Copy out every line of text in the records below, word for word, and leave out the pictures.

Data for the task -
++++++++

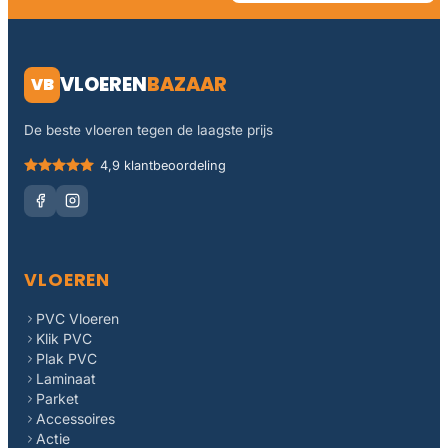
VLOEREN
BAZAAR
VB
De beste vloeren tegen de laagste prijs
4,9 klantbeoordeling
VLOEREN
PVC Vloeren
Klik PVC
Plak PVC
Laminaat
Parket
Accessoires
Actie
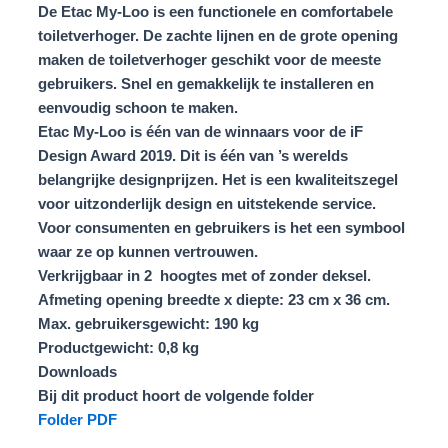
De Etac My-Loo is een functionele en comfortabele
toiletverhoger. De zachte lijnen en de grote opening
maken de toiletverhoger geschikt voor de meeste
gebruikers. Snel en gemakkelijk te installeren en
eenvoudig schoon te maken.
Etac My-Loo is één van de winnaars voor de iF
Design Award 2019. Dit is één van ’s werelds
belangrijke designprijzen. Het is een kwaliteitszegel
voor uitzonderlijk design en uitstekende service.
Voor consumenten en gebruikers is het een symbool
waar ze op kunnen vertrouwen.
Verkrijgbaar in 2 hoogtes met of zonder deksel.
Afmeting opening breedte x diepte: 23 cm x 36 cm.
Max. gebruikersgewicht: 190 kg
Productgewicht: 0,8 kg
Downloads
Bij dit product hoort de volgende folder
Folder PDF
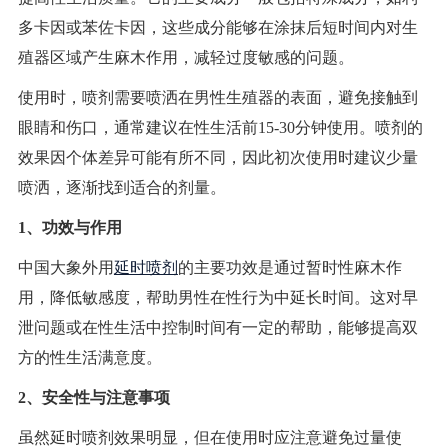
多卡因或苯佐卡因，这些成分能够在涂抹后短时间内对生
殖器区域产生麻木作用，减轻过度敏感的问题。
使用时，喷剂需要喷洒在男性生殖器的表面，避免接触到
眼睛和伤口，通常建议在性生活前15-30分钟使用。喷剂的
效果因个体差异可能有所不同，因此初次使用时建议少量
喷洒，逐渐找到适合的剂量。
1、功效与作用
中国大象外用
延时喷剂
的主要功效是通过暂时性麻木作
用，降低敏感度，帮助男性在性行为中延长时间。这对早
泄问题或在性生活中控制时间有一定的帮助，能够提高双
方的性生活满意度。
2、安全性与注意事项
虽然延时喷剂效果明显，但在使用时应注意避免过量使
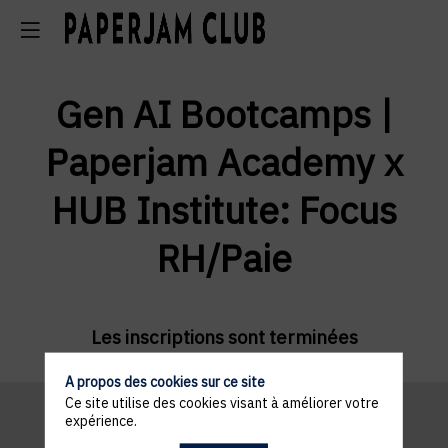
Gen AI Bootcamps |
Paperjam Academy x
HUB Institute:
Focus
RH/Paie
Les inscriptions sont terminées
A propos des cookies sur ce site
Ce site utilise des cookies visant à améliorer votre
expérience.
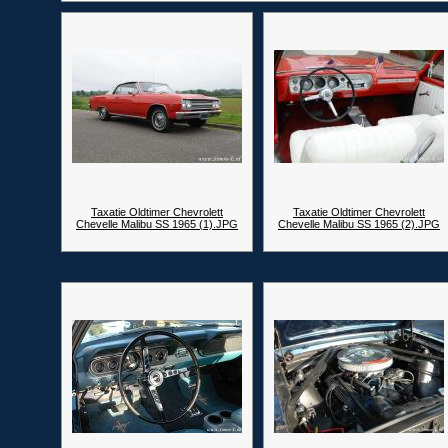
Taxatie Oldtimer Chevrolett
Taxatie Oldtimer Chevrolett
Chevelle Malibu SS 1965 (1).JPG
Chevelle Malibu SS 1965 (2).JPG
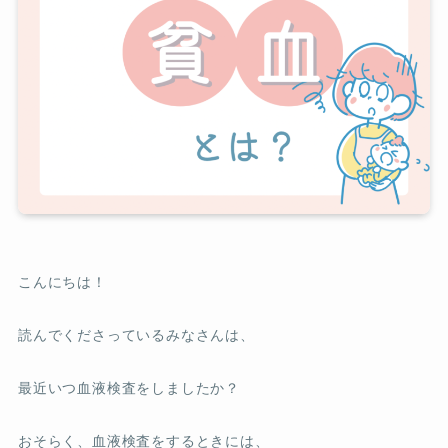
こんにちは！
読んでくださっているみなさんは、
最近いつ血液検査をしましたか？
おそらく、血液検査をするときには、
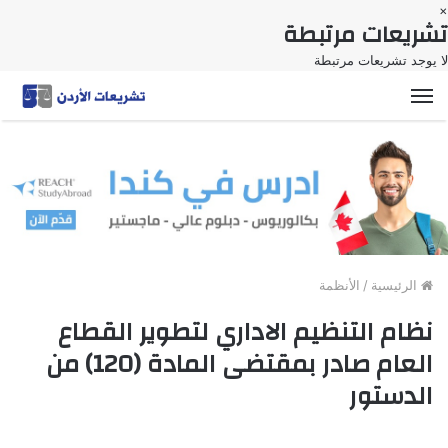
×
تشريعات مرتبطة
لا يوجد تشريعات مرتبطة
القائمة
الرئيسية
/
الأنظمة
نظام التنظيم الاداري لتطوير القطاع
العام صادر بمقتضى المادة (120) من
الدستور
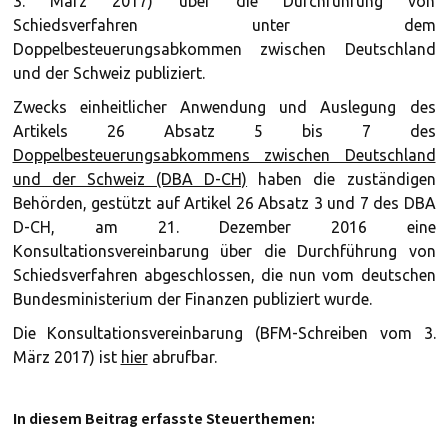
3. März 2017) über die Durchführung von
Schiedsverfahren unter dem
Doppelbesteuerungsabkommen zwischen Deutschland
und der Schweiz publiziert.
Zwecks einheitlicher Anwendung und Auslegung des
Artikels 26 Absatz 5 bis 7 des
Doppelbesteuerungsabkommens zwischen Deutschland
und der Schweiz (DBA D-CH)
haben die zuständigen
Behörden, gestützt auf Artikel 26 Absatz 3 und 7 des DBA
D-CH, am 21. Dezember 2016 eine
Konsultationsvereinbarung über die Durchführung von
Schiedsverfahren abgeschlossen, die nun vom deutschen
Bundesministerium der Finanzen publiziert wurde.
Die Konsultationsvereinbarung (BFM-Schreiben vom 3.
März 2017) ist
hier
abrufbar.
In diesem Beitrag erfasste Steuerthemen:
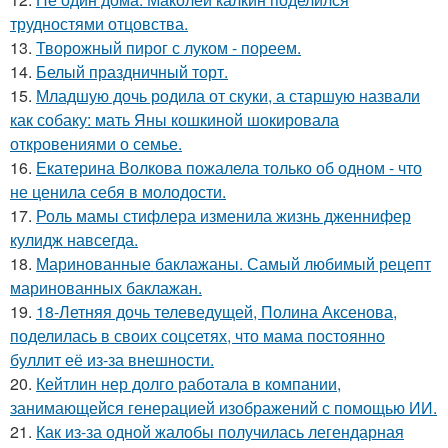
трудностями отцовства.
13.
Творожный пирог с луком - пореем.
14.
Белый праздничный торт.
15.
Младшую дочь родила от скуки, а старшую назвали
как собаку: мать Яны кошкиной шокировала
откровениями о семье.
16.
Екатерина Волкова пожалела только об одном - что
не ценила себя в молодости.
17.
Роль мамы стифлера изменила жизнь дженнифер
кулидж навсегда.
18.
Маринованные баклажаны. Самый любимый рецепт
маринованных баклажан.
19.
18-Летняя дочь телеведущей, Полина Аксенова,
поделилась в своих соцсетях, что мама постоянно
буллит её из-за внешности.
20.
Кейтлин нер долго работала в компании,
занимающейся генерацией изображений с помощью ИИ.
21.
Как из-за одной жалобы получилась легендарная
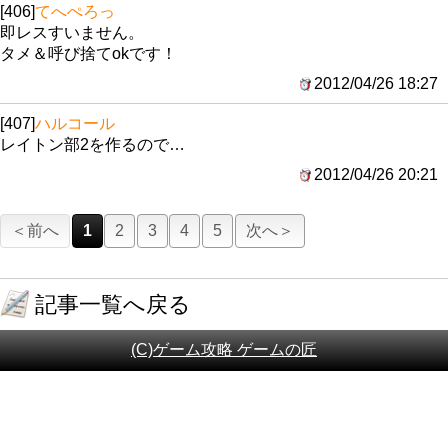
[406]
てへぺろっ
即レスすいません。
タメ＆呼び捨てokです！
2012/04/26 18:27
[407]
ハルコール
レイトン部2を作るので…
2012/04/26 20:21
＜前へ
1
2
3
4
5
次へ＞
記事一覧へ戻る
(C)ゲーム攻略 ゲームの匠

++++++++

Response -
VLOEREN
BAZAAR
VB
De beste vloeren tegen de laagste prijs
4,9 klantbeoordeling
VLOEREN
PVC Vloeren
Klik PVC
Plak PVC
Laminaat
Parket
Accessoires
Actie
De Etac My-Loo is een functionele en comfortabele
toiletverhoger. De zachte lijnen en de grote opening
maken de toiletverhoger geschikt voor de meeste
gebruikers. Snel en gemakkelijk te installeren en
eenvoudig schoon te maken.
Etac My-Loo is één van de winnaars voor de iF
Design Award 2019. Dit is één van ’s werelds
belangrijke designprijzen. Het is een kwaliteitszegel
voor uitzonderlijk design en uitstekende service.
Voor consumenten en gebruikers is het een symbool
waar ze op kunnen vertrouwen.
Verkrijgbaar in 2 hoogtes met of zonder deksel.
Afmeting opening breedte x diepte: 23 cm x 36 cm.
Max. gebruikersgewicht: 190 kg
Productgewicht: 0,8 kg
Downloads
Bij dit product hoort de volgende folder
Folder PDF
多卡因或苯佐卡因，这些成分能够在涂抹后短时间内对生
殖器区域产生麻木作用，减轻过度敏感的问题。
使用时，喷剂需要喷洒在男性生殖器的表面，避免接触到
眼睛和伤口，通常建议在性生活前15-30分钟使用。喷剂的
效果因个体差异可能有所不同，因此初次使用时建议少量
喷洒，逐渐找到适合的剂量。
1、功效与作用
中国大象外用
延时喷剂
的主要功效是通过暂时性麻木作
用，降低敏感度，帮助男性在性行为中延长时间。这对早
泄问题或在性生活中控制时间有一定的帮助，能够提高双
方的性生活满意度。
2、安全性与注意事项
虽然延时喷剂效果明显，但在使用时应注意避免过量使
Gen AI Bootcamps |
Paperjam Academy x
HUB Institute:
Focus
RH/Paie
Les inscriptions sont terminées
A propos des cookies sur ce site
Ce site utilise des cookies visant à améliorer votre
expérience.
Taxatie Oldtimer Chevrolett
Taxatie Oldtimer Chevrolett
Chevelle Malibu SS 1965 (1).JPG
Chevelle Malibu SS 1965 (2).JPG
こんにちは！
読んでくださっているみなさんは、
最近いつ血液検査をしましたか？
おそらく、血液検査をするときには、
×
تشريعات مرتبطة
لا يوجد تشريعات مرتبطة
القائمة
الرئيسية
/
الأنظمة
نظام التنظيم الاداري لتطوير القطاع
العام صادر بمقتضى المادة (120) من
الدستور
3. März 2017) über die Durchführung von
Schiedsverfahren unter dem
Doppelbesteuerungsabkommen zwischen Deutschland
und der Schweiz publiziert.
Zwecks einheitlicher Anwendung und Auslegung des
Artikels 26 Absatz 5 bis 7 des
Doppelbesteuerungsabkommens zwischen Deutschland
und der Schweiz (DBA D-CH)
haben die zuständigen
Behörden, gestützt auf Artikel 26 Absatz 3 und 7 des DBA
D-CH, am 21. Dezember 2016 eine
Konsultationsvereinbarung über die Durchführung von
Schiedsverfahren abgeschlossen, die nun vom deutschen
Bundesministerium der Finanzen publiziert wurde.
Die Konsultationsvereinbarung (BFM-Schreiben vom 3.
März 2017) ist
hier
abrufbar.
In diesem Beitrag erfasste Steuerthemen:
трудностями отцовства.
13.
Творожный пирог с луком - пореем.
14.
Белый праздничный торт.
15.
Младшую дочь родила от скуки, а старшую назвали
как собаку: мать Яны кошкиной шокировала
откровениями о семье.
16.
Екатерина Волкова пожалела только об одном - что
не ценила себя в молодости.
17.
Роль мамы стифлера изменила жизнь дженнифер
кулидж навсегда.
18.
Маринованные баклажаны. Самый любимый рецепт
маринованных баклажан.
19.
18-Летняя дочь телеведущей, Полина Аксенова,
поделилась в своих соцсетях, что мама постоянно
буллит её из-за внешности.
20.
Кейтлин нер долго работала в компании,
занимающейся генерацией изображений с помощью ИИ.
21.
Как из-за одной жалобы получилась легендарная
[406]
てへぺろっ
即レスすいません。
タメ＆呼び捨てokです！
2012/04/26 18:27
[407]
ハルコール
レイトン部2を作るので…
2012/04/26 20:21
＜前へ
1
2
3
4
5
次へ＞
記事一覧へ戻る
(C)ゲーム攻略 ゲームの匠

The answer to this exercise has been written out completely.